Tag importMode = fromImportAll
Procedure 2.31. Create Explicite Import Dependency
The resulting import statement in the generated source code of ZipAddress.py will be:
from shared.Randomizer import *
If you alternatively specified to import the class instead the module:
from shared.Randomizer.Randomizer import *
In order to import the string module into the CountryAddress sub-classes for outputting the ISO code uppercase, it is sufficient to specify this import dependency in the CountryAddress. Importing modules works like in any vanilla Python module, so inheritance is also applied here, but may cause difficulties in complex use-cases with multiple inheritance.
| Pattern | importMode | Notice |
|---|---|---|
| from X import * | fromImportAll | On module level only - operation must not be client |
| from X import Y | fromImportSingle | Only for import of external packages or external modules that DO NOT reside directly in external root. |
| import X | importSingle |
Table 2.1. Python Import Patterns Supported by pyswarm
Change the main panel view to the appropriate class diagram.
Drag and drop the string module node into your class diagram. Move it to an empty space close to the CountryAddress.
In the tool bar click on Dependency .
Move mouse over the CountryAddress until a blue frame appears around the class. Now left-click.
Move the mouse to the string module until a blue border frame appears around this class. A black line shows you how the UML tool understands the connection. Now left-click again.
Open specification dialog of the dependency and stereotype as «pyswarm.import».

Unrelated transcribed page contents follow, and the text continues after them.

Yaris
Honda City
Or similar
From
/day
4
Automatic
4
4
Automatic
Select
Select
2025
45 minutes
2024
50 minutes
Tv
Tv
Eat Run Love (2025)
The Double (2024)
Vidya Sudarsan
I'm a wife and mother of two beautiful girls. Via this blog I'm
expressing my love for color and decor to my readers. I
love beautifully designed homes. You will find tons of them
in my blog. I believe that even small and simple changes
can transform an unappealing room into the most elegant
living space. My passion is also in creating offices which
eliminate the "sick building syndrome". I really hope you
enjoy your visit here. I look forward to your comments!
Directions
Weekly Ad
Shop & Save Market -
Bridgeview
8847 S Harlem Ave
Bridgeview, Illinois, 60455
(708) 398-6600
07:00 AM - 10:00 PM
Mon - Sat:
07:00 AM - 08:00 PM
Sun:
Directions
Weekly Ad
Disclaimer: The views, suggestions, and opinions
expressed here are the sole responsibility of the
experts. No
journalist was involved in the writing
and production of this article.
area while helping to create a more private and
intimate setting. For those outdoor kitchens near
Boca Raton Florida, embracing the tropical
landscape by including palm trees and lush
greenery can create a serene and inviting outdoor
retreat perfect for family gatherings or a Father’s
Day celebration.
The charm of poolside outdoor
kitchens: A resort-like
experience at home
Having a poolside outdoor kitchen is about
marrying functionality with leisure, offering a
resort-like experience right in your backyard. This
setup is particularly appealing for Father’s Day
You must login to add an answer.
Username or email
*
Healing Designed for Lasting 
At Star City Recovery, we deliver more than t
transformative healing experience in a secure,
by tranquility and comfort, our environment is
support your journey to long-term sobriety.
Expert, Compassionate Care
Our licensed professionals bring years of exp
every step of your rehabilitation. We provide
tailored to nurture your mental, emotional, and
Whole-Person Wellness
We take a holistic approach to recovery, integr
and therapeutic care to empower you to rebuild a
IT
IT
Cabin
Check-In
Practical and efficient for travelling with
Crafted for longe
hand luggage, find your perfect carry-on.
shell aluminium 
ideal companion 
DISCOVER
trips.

Tag importMode = importSingle
Procedure 2.32. Create Explicite Import Dependency
import string
The pyswarm SDK will try to ensure that all import statements will be unique per business class. It will verify all your explicitely defined import dependencies and also compares them with the implicitely necessary import dependencies (all on base of the generated string values). This is done on a class base --which in the case of pyswarm business classes corresponds to a per module base. pyswarm SDK analyses all datatypes used in the attributes, parameters or return-types in methods' signatures of the class and adds them to the import list of the module, so you don't need to specify them explicitely if you need one of them in your taboo method.
pyswarm SDK also analyses operations' return-types if they have as type any specific datatype or business class of your UML model assigned. Those pyswarm datatypes or custom business class modules are also already imported in the respective module. This works not only for Entity sub-classes (representing single business objects) but also for Collector sub-classes (representing bunches of business objects).